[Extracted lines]

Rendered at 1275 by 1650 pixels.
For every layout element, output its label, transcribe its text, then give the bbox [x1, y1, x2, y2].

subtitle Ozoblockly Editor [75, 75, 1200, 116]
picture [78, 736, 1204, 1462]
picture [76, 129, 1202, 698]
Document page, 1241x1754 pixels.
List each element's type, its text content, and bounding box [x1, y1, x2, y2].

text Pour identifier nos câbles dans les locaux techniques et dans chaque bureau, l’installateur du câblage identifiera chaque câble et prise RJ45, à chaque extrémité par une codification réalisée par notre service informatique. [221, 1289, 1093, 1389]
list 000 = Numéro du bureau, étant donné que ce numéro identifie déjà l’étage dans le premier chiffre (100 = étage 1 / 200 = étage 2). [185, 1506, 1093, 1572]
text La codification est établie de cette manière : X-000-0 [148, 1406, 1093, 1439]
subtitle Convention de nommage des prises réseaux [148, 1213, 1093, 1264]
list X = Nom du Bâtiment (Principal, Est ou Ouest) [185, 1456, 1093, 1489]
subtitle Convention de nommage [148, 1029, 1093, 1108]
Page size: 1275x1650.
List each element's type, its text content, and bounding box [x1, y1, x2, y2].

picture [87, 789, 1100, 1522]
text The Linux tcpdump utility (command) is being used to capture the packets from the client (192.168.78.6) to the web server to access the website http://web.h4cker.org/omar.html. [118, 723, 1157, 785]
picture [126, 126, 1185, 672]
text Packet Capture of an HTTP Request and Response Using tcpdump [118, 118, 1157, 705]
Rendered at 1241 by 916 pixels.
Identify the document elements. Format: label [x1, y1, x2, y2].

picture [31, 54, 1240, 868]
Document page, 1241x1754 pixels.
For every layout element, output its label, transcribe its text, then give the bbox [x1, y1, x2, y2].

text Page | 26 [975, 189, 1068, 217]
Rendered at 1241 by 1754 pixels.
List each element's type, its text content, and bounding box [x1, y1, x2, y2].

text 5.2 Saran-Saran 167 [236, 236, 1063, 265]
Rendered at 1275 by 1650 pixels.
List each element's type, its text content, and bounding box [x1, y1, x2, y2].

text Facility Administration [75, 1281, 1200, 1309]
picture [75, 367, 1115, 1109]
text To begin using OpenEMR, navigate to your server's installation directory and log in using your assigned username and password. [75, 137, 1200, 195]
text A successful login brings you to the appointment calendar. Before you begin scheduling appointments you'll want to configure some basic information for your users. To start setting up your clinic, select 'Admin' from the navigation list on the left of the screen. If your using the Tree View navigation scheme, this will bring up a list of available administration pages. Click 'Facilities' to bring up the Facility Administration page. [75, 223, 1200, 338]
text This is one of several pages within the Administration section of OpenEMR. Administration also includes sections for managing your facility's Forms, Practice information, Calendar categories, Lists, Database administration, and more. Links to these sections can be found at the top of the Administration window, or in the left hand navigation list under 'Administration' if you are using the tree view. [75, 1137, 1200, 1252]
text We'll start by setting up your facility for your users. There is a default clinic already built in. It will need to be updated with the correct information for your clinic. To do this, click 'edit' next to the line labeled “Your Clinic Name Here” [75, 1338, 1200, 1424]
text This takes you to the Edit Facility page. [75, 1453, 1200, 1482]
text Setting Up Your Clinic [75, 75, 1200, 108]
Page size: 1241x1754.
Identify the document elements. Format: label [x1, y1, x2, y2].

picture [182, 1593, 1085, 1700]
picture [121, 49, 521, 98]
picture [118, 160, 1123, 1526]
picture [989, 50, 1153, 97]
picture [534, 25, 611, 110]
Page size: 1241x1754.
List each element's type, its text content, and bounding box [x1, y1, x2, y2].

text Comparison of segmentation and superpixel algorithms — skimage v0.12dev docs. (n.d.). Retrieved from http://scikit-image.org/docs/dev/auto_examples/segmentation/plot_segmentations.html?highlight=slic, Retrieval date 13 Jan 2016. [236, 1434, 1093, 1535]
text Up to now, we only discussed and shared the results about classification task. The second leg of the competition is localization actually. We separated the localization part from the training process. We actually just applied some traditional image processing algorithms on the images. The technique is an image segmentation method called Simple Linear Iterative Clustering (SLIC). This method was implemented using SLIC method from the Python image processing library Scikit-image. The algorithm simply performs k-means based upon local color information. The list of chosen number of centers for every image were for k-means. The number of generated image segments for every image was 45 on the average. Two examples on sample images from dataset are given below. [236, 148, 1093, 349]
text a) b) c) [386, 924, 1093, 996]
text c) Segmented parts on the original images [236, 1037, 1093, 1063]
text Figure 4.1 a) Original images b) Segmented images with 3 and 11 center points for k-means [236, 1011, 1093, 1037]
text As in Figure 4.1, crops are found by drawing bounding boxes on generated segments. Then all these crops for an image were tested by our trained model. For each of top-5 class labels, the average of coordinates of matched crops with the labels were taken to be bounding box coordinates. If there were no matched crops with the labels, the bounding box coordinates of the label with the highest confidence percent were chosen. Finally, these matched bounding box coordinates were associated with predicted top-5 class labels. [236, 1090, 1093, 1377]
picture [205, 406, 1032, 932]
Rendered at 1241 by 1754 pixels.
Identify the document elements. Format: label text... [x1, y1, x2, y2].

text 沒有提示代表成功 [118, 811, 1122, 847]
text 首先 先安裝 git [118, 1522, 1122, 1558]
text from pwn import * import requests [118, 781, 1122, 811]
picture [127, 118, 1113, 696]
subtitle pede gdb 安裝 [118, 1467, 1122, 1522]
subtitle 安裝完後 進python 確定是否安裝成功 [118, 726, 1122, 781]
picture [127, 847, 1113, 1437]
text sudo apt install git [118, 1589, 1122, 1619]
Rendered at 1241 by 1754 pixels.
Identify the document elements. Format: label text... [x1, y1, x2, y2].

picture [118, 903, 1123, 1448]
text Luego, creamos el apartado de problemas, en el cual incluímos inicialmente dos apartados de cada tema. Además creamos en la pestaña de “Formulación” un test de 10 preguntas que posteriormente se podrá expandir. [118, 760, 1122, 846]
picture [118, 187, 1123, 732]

» **EXERCISE AIM**
Copy out every one of the lines above, word for word and in the same order.

» **EXERCISE RESPONSE**
Rendered at 1275 by 1650 pixels.
For every layout element, output its label, transcribe its text, then give the bbox [x1, y1, x2, y2].

subtitle Ozoblockly Editor [75, 75, 1200, 116]
picture [78, 736, 1204, 1462]
picture [76, 129, 1202, 698]
Document page, 1241x1754 pixels.
List each element's type, its text content, and bounding box [x1, y1, x2, y2].

text Pour identifier nos câbles dans les locaux techniques et dans chaque bureau, l’installateur du câblage identifiera chaque câble et prise RJ45, à chaque extrémité par une codification réalisée par notre service informatique. [221, 1289, 1093, 1389]
list 000 = Numéro du bureau, étant donné que ce numéro identifie déjà l’étage dans le premier chiffre (100 = étage 1 / 200 = étage 2). [185, 1506, 1093, 1572]
text La codification est établie de cette manière : X-000-0 [148, 1406, 1093, 1439]
subtitle Convention de nommage des prises réseaux [148, 1213, 1093, 1264]
list X = Nom du Bâtiment (Principal, Est ou Ouest) [185, 1456, 1093, 1489]
subtitle Convention de nommage [148, 1029, 1093, 1108]
Page size: 1275x1650.
List each element's type, its text content, and bounding box [x1, y1, x2, y2].

picture [87, 789, 1100, 1522]
text The Linux tcpdump utility (command) is being used to capture the packets from the client (192.168.78.6) to the web server to access the website http://web.h4cker.org/omar.html. [118, 723, 1157, 785]
picture [126, 126, 1185, 672]
text Packet Capture of an HTTP Request and Response Using tcpdump [118, 118, 1157, 705]
Rendered at 1241 by 916 pixels.
Identify the document elements. Format: label [x1, y1, x2, y2].

picture [31, 54, 1240, 868]
Document page, 1241x1754 pixels.
For every layout element, output its label, transcribe its text, then give the bbox [x1, y1, x2, y2].

text Page | 26 [975, 189, 1068, 217]
Rendered at 1241 by 1754 pixels.
List each element's type, its text content, and bounding box [x1, y1, x2, y2].

text 5.2 Saran-Saran 167 [236, 236, 1063, 265]
Rendered at 1275 by 1650 pixels.
List each element's type, its text content, and bounding box [x1, y1, x2, y2].

text Facility Administration [75, 1281, 1200, 1309]
picture [75, 367, 1115, 1109]
text To begin using OpenEMR, navigate to your server's installation directory and log in using your assigned username and password. [75, 137, 1200, 195]
text A successful login brings you to the appointment calendar. Before you begin scheduling appointments you'll want to configure some basic information for your users. To start setting up your clinic, select 'Admin' from the navigation list on the left of the screen. If your using the Tree View navigation scheme, this will bring up a list of available administration pages. Click 'Facilities' to bring up the Facility Administration page. [75, 223, 1200, 338]
text This is one of several pages within the Administration section of OpenEMR. Administration also includes sections for managing your facility's Forms, Practice information, Calendar categories, Lists, Database administration, and more. Links to these sections can be found at the top of the Administration window, or in the left hand navigation list under 'Administration' if you are using the tree view. [75, 1137, 1200, 1252]
text We'll start by setting up your facility for your users. There is a default clinic already built in. It will need to be updated with the correct information for your clinic. To do this, click 'edit' next to the line labeled “Your Clinic Name Here” [75, 1338, 1200, 1424]
text This takes you to the Edit Facility page. [75, 1453, 1200, 1482]
text Setting Up Your Clinic [75, 75, 1200, 108]
Page size: 1241x1754.
Identify the document elements. Format: label [x1, y1, x2, y2].

picture [182, 1593, 1085, 1700]
picture [121, 49, 521, 98]
picture [118, 160, 1123, 1526]
picture [989, 50, 1153, 97]
picture [534, 25, 611, 110]
Page size: 1241x1754.
List each element's type, its text content, and bounding box [x1, y1, x2, y2].

text Comparison of segmentation and superpixel algorithms — skimage v0.12dev docs. (n.d.). Retrieved from http://scikit-image.org/docs/dev/auto_examples/segmentation/plot_segmentations.html?highlight=slic, Retrieval date 13 Jan 2016. [236, 1434, 1093, 1535]
text Up to now, we only discussed and shared the results about classification task. The second leg of the competition is localization actually. We separated the localization part from the training process. We actually just applied some traditional image processing algorithms on the images. The technique is an image segmentation method called Simple Linear Iterative Clustering (SLIC). This method was implemented using SLIC method from the Python image processing library Scikit-image. The algorithm simply performs k-means based upon local color information. The list of chosen number of centers for every image were for k-means. The number of generated image segments for every image was 45 on the average. Two examples on sample images from dataset are given below. [236, 148, 1093, 349]
text a) b) c) [386, 924, 1093, 996]
text c) Segmented parts on the original images [236, 1037, 1093, 1063]
text Figure 4.1 a) Original images b) Segmented images with 3 and 11 center points for k-means [236, 1011, 1093, 1037]
text As in Figure 4.1, crops are found by drawing bounding boxes on generated segments. Then all these crops for an image were tested by our trained model. For each of top-5 class labels, the average of coordinates of matched crops with the labels were taken to be bounding box coordinates. If there were no matched crops with the labels, the bounding box coordinates of the label with the highest confidence percent were chosen. Finally, these matched bounding box coordinates were associated with predicted top-5 class labels. [236, 1090, 1093, 1377]
picture [205, 406, 1032, 932]
Rendered at 1241 by 1754 pixels.
Identify the document elements. Format: label text... [x1, y1, x2, y2].

text 沒有提示代表成功 [118, 811, 1122, 847]
text 首先 先安裝 git [118, 1522, 1122, 1558]
text from pwn import * import requests [118, 781, 1122, 811]
picture [127, 118, 1113, 696]
subtitle pede gdb 安裝 [118, 1467, 1122, 1522]
subtitle 安裝完後 進python 確定是否安裝成功 [118, 726, 1122, 781]
picture [127, 847, 1113, 1437]
text sudo apt install git [118, 1589, 1122, 1619]
Rendered at 1241 by 1754 pixels.
Identify the document elements. Format: label text... [x1, y1, x2, y2].

picture [118, 903, 1123, 1448]
text Luego, creamos el apartado de problemas, en el cual incluímos inicialmente dos apartados de cada tema. Además creamos en la pestaña de “Formulación” un test de 10 preguntas que posteriormente se podrá expandir. [118, 760, 1122, 846]
picture [118, 187, 1123, 732]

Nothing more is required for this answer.